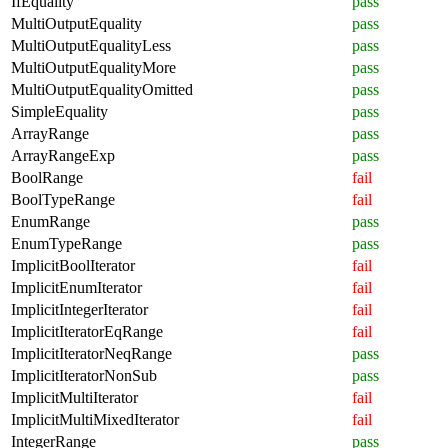
IfEquality
pass
MultiOutputEquality
pass
MultiOutputEqualityLess
pass
MultiOutputEqualityMore
pass
MultiOutputEqualityOmitted
pass
SimpleEquality
pass
ArrayRange
pass
ArrayRangeExp
pass
BoolRange
fail
BoolTypeRange
fail
EnumRange
pass
EnumTypeRange
pass
ImplicitBoolIterator
fail
ImplicitEnumIterator
fail
ImplicitIntegerIterator
fail
ImplicitIteratorEqRange
fail
ImplicitIteratorNeqRange
pass
ImplicitIteratorNonSub
pass
ImplicitMultiIterator
fail
ImplicitMultiMixedIterator
fail
IntegerRange
pass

----------------------------------------

What the task asks: Would you copy out exactly the lines from the one holding "ImplicitIteratorNonSub" through the end of the entries above, both ends included?

Your response:
ImplicitIteratorNonSub
pass
ImplicitMultiIterator
fail
ImplicitMultiMixedIterator
fail
IntegerRange
pass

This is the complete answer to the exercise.